Singkatnya, jika dunia berkembang tidak dapat melunasi utangnya, kesehatan global dan krisis ekonomi hanya akan memburuk. China, tempat pandemi dimulai, pasti mengalami pukulan ekonomi.
Tetapi dengan lebih dari $ 3 triliun dalam cadangan mata uang asing dan mata uang yang tetap stabil selama krisis, posisinya jauh lebih baik untuk mengatasi badai daripada kebanyakan peminjamnya.
Para peminjam itu, dengan mata uang anjlok, modal melarikan diri, dan biaya medis yang mengerikan membayangi, tidak dalam posisi untuk melakukan pembayaran kembali BRI ke China.
Meskipun komentator telah lama menyamakan BRI dengan Rencana Marshall untuk negara-negara berkembang, kedua inisiatif tersebut sangat berbeda dalam pendekatannya.

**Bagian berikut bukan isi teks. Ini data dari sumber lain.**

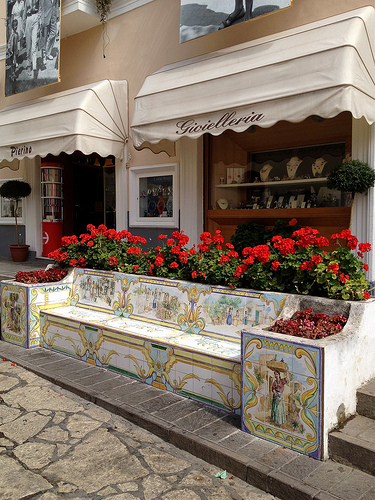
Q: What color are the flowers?
A: Red.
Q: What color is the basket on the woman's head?
A: Yellow.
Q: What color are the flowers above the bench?
A: Red.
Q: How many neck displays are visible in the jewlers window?
A: Three.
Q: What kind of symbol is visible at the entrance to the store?
A: An arrow.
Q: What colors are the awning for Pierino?
A: Tan and brown.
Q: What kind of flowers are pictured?
A: Geraniums.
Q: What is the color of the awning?
A: Light brown.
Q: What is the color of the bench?
A: White and brown.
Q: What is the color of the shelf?
A: Brown.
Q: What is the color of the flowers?
A: Red.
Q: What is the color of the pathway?
A: Grey.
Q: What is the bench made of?
A: Tiles.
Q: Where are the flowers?
A: Behind the bench.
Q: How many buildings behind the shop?
A: 2.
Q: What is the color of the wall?
A: Brown.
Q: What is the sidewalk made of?
A: The sidewalk is made of marble.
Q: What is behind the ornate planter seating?
A: There are red carnations.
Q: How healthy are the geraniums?
A: They are very healthy.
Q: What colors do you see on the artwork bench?
A: I see the colors yellow, blue, beige, ivory.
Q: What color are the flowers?
A: Red.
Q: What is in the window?
A: Jewelry.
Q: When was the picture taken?
A: Daytime.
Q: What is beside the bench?
A: Steps.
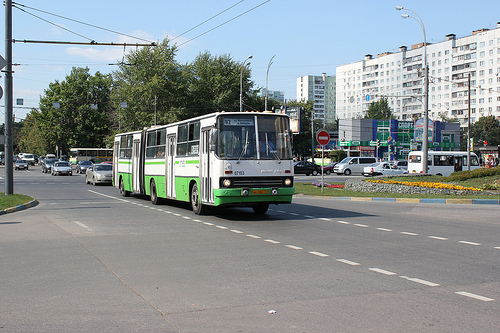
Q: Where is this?
A: This is at the street.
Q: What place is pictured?
A: It is a street.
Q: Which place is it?
A: It is a street.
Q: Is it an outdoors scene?
A: Yes, it is outdoors.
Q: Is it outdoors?
A: Yes, it is outdoors.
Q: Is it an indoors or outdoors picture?
A: It is outdoors.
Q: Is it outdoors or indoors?
A: It is outdoors.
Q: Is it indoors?
A: No, it is outdoors.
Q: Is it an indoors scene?
A: No, it is outdoors.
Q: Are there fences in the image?
A: No, there are no fences.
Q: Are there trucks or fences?
A: No, there are no fences or trucks.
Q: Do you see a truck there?
A: No, there are no trucks.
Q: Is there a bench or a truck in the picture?
A: No, there are no trucks or benches.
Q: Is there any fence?
A: No, there are no fences.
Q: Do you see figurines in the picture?
A: No, there are no figurines.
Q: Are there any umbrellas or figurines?
A: No, there are no figurines or umbrellas.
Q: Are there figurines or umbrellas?
A: No, there are no figurines or umbrellas.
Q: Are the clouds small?
A: Yes, the clouds are small.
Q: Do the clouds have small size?
A: Yes, the clouds are small.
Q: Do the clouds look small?
A: Yes, the clouds are small.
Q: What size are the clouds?
A: The clouds are small.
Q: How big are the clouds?
A: The clouds are small.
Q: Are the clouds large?
A: No, the clouds are small.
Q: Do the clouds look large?
A: No, the clouds are small.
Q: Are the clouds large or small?
A: The clouds are small.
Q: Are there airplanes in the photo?
A: No, there are no airplanes.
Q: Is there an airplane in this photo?
A: No, there are no airplanes.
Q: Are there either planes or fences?
A: No, there are no planes or fences.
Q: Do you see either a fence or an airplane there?
A: No, there are no airplanes or fences.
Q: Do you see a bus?
A: Yes, there are buses.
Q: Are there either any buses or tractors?
A: Yes, there are buses.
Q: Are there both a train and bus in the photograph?
A: No, there are buses but no trains.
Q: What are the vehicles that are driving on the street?
A: The vehicles are buses.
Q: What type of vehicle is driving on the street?
A: The vehicles are buses.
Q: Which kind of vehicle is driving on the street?
A: The vehicles are buses.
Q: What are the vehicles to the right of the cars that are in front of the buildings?
A: The vehicles are buses.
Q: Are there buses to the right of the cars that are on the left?
A: Yes, there are buses to the right of the cars.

Skala pembiayaannya mungkin sebanding (bantuan Marshall AS bernilai sekitar $ 145 miliar dalam dolar saat ini), tetapi kesamaan berakhir di sana. Bantuan Marshall adalah semua hibah, sedangkan dana BRI hampir semuanya hutang. Hutang itu sekarang membekap negara-negara berkembang saat mereka berjuang untuk keluar dari pandemi yang menghancurkan.
Daripada menambah kesengsaraan mereka, China harus melakukan bagiannya untuk membantu mengangkat negara-negara ini keluar dari krisis. Itu bisa dimulai dengan mendeklarasikan moratorium lengkap pembayaran utang BRI hingga setidaknya pertengahan 2021.